Actively seeking opportunities to support people in your network strengthens your connection. In practice, this can include providing professional recommendations, giving advice, sharing articles the other person might find interesting, or introducing two people who share a similar interest.
Get out of your bubble. A network made up of people just like you won’t get you very far. While connections in your area of expertise are certainly useful, they often circle back to one another without linking in to a greater circle of contacts.

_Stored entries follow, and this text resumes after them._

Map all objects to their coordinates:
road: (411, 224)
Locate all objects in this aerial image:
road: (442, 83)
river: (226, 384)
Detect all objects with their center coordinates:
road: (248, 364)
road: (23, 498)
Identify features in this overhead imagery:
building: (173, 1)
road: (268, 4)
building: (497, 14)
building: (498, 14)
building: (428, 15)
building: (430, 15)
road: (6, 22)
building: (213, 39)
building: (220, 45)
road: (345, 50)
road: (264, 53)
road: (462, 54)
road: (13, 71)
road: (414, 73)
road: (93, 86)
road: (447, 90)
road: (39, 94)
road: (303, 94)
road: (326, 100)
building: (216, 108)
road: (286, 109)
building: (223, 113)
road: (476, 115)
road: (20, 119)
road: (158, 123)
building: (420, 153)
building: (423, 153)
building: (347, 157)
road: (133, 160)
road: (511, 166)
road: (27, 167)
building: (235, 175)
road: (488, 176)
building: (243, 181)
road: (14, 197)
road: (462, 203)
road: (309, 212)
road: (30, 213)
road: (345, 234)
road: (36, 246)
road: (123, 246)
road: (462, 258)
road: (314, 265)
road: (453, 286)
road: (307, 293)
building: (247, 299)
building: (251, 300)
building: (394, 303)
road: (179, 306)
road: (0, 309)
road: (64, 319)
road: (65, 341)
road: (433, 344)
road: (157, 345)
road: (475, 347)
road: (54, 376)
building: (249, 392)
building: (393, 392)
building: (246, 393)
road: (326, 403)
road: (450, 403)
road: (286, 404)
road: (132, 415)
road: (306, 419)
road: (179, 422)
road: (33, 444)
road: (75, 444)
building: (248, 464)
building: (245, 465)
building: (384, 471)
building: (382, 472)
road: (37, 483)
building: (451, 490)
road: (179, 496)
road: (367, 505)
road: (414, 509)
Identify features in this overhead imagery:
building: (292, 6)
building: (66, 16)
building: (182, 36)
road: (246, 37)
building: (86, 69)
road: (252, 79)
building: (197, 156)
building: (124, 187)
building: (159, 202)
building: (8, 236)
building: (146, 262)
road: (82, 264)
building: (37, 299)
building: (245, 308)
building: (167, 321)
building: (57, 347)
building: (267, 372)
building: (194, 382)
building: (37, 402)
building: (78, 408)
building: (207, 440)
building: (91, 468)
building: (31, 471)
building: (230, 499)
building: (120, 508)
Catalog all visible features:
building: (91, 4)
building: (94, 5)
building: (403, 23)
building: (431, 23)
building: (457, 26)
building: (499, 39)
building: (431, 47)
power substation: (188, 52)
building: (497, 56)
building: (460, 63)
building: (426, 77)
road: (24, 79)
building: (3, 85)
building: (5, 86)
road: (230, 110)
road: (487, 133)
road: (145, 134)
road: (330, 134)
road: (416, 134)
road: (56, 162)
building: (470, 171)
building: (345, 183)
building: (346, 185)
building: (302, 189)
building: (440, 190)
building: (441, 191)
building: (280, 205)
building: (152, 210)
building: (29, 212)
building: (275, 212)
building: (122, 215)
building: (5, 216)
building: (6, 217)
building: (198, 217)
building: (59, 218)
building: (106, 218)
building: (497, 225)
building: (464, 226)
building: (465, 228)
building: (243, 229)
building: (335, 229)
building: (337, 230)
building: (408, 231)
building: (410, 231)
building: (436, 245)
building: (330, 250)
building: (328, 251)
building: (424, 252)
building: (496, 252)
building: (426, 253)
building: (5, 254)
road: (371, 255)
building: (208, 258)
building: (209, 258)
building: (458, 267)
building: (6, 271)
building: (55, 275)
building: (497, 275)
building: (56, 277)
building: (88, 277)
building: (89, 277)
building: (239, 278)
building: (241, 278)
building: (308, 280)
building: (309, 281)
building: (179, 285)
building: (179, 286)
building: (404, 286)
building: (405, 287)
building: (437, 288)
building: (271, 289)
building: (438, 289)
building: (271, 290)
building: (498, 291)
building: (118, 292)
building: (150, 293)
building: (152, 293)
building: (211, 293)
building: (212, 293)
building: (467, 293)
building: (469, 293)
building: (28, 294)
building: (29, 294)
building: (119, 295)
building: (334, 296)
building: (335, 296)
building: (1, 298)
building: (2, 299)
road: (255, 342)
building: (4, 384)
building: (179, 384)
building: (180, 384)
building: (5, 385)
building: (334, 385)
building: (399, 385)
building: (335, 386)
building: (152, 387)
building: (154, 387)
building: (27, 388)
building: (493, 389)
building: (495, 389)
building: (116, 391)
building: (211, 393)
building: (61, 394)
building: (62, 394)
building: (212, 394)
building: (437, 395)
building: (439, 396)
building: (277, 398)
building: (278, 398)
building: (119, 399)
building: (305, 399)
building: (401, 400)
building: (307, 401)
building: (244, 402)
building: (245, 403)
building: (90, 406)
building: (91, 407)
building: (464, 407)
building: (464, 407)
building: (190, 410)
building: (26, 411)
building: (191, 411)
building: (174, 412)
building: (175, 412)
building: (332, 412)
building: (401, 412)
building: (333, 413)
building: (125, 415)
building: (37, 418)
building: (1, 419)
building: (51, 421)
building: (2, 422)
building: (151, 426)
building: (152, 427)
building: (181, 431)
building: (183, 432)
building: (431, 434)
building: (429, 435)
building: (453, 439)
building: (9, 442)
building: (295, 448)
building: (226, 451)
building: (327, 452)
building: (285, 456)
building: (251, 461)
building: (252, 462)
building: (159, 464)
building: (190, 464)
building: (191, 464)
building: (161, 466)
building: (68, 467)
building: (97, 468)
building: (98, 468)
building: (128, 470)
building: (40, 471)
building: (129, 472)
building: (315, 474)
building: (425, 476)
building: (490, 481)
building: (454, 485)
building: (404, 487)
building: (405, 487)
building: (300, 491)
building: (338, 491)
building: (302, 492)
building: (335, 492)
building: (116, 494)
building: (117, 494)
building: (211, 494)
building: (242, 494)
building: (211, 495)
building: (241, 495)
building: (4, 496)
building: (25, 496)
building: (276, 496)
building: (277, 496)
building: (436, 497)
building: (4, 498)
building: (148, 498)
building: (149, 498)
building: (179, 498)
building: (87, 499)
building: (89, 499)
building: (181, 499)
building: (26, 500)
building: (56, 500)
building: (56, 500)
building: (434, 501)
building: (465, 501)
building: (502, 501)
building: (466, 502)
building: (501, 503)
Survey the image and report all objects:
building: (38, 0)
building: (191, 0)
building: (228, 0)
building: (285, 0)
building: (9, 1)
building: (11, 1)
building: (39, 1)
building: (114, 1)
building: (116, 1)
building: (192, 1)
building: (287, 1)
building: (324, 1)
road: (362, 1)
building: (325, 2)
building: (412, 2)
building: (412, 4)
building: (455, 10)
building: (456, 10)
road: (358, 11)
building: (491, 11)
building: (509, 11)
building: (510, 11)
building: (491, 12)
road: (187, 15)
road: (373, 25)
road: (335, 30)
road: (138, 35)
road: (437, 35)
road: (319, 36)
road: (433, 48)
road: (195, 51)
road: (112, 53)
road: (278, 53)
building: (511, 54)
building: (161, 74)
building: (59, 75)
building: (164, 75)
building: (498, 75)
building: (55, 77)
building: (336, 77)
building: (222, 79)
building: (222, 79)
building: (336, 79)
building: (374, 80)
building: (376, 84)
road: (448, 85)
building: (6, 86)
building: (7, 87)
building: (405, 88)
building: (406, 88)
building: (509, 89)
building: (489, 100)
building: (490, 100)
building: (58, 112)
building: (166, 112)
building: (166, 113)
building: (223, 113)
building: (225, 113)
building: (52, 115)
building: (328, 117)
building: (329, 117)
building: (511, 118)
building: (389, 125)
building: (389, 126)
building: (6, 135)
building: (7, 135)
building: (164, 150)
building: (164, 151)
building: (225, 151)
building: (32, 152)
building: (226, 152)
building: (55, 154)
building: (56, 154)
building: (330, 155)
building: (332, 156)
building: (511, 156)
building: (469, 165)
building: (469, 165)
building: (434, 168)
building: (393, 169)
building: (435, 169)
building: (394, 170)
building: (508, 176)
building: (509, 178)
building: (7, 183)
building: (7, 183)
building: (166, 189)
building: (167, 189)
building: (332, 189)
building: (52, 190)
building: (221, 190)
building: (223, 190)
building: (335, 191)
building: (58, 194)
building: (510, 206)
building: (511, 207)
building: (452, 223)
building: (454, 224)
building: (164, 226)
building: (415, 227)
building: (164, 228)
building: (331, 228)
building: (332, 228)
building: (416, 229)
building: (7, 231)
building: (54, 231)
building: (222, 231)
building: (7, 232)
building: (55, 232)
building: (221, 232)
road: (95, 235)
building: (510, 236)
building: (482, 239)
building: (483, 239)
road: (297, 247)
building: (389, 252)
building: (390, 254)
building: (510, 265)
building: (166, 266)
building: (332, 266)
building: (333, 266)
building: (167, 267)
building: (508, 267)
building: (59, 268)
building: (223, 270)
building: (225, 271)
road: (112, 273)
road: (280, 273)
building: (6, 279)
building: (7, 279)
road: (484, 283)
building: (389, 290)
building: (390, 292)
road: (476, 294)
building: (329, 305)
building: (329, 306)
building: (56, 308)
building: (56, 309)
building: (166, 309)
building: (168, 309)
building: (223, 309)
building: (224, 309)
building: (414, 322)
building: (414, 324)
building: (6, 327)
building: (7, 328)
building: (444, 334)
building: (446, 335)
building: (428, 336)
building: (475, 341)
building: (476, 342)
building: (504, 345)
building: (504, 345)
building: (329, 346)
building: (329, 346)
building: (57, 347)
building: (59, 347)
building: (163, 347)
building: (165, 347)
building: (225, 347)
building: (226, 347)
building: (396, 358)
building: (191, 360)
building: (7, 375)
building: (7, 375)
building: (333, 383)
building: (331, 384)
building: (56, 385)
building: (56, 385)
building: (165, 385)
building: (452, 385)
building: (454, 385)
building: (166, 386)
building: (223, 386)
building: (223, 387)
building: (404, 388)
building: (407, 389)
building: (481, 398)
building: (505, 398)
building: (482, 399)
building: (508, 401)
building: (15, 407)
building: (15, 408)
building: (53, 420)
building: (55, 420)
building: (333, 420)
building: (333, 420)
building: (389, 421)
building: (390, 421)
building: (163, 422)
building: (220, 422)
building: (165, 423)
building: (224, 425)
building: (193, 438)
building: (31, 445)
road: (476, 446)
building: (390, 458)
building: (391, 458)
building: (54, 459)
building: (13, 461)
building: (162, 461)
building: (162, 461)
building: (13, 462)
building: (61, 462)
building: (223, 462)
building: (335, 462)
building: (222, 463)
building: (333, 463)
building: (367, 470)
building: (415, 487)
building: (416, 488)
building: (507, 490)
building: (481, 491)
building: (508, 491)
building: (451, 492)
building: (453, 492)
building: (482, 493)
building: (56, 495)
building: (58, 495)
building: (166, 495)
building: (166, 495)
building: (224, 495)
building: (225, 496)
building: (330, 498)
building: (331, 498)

For this reason, Lo recommends branching out. “Be ready to meet people with different backgrounds. You can broaden your horizons and the horizons of the people in your network,” he says.
Nathaniel E. Margolis, MD, chief resident at New York University Langone Medical Center in New York City, recently kicked off a new project at his hospital after a conversation with a neuroradiologist colleague who wondered why perfusion imaging wasn’t being used with breast MRI. Unable to pinpoint an exact reason, Margolis set up a meeting between various stakeholders in breast imaging and neuroradiology, which resulted in new ways of approaching breast MRI and possible multidisciplinary research projects. “People in different fields have different expertise, and they might not know about what’s going on in other departments or subspecialties,” says Margolis. “Sometimes you can find common ground between people in different subspecialties and you can come up with a lot of new ideas.”
Have something to say. If you want to meet people, be prepared to contribute something to the conversation. Establish some credibility by getting involved in a project or giving a presentation. “One of the best ways that you can network is to have your voice heard on stage,” says Rybicki. “If you have something intelligent to say, people will respect you and you’ll have an automatic introduction.”
Getting involved in the ACR can also help expand your network. “This year I became part of the executive committee of the RFS. Once I got more involved, I found that people were very open to collaborating and working together on projects,” says Margolis. “I also participated in Capitol Hill Day at AMCLC last year. It’s a great way to not only contribute but also to make connections. I met some great people from my state who I didn’t know before. Coming together as a team really forged a bond between us.”
Maintain your network. You’ve exchanged business cards or followed each other on Twitter or sworn to keep in touch after one of you moved on from a shared employer. Now what?
“Ongoing communication and arranging to see people at future events can be very solidifying. I see a lot of my academic colleagues when I am at AMCLC. I catch up with them and reconnect,” says Jacqueline A. Bello, MD, FACR, director of neuroradiology at Montefiore Medical Center and Albert Einstein College of Medicine. “Repeat contact is the best way. In today’s world of social media, it’s even easier to email or tweet someone.”
Looking back on his career so far, Rosenthal can point to connections he’s maintained for decades, including Bruce G. Haffty, MD, FACR, the current president of ASTRO. “He was a good guy, and I still remember the kind things he did for me when we were medical students back in the 80s. We stayed in touch over the years. It’s helpful to have the relationship now that he is in the ASTRO leadership and I am in the ACR leadership,” says Rosenthal. Do you think that person you spoke to once and then added online is going to be an important part of your network in 30 years? Probably not if you stop there.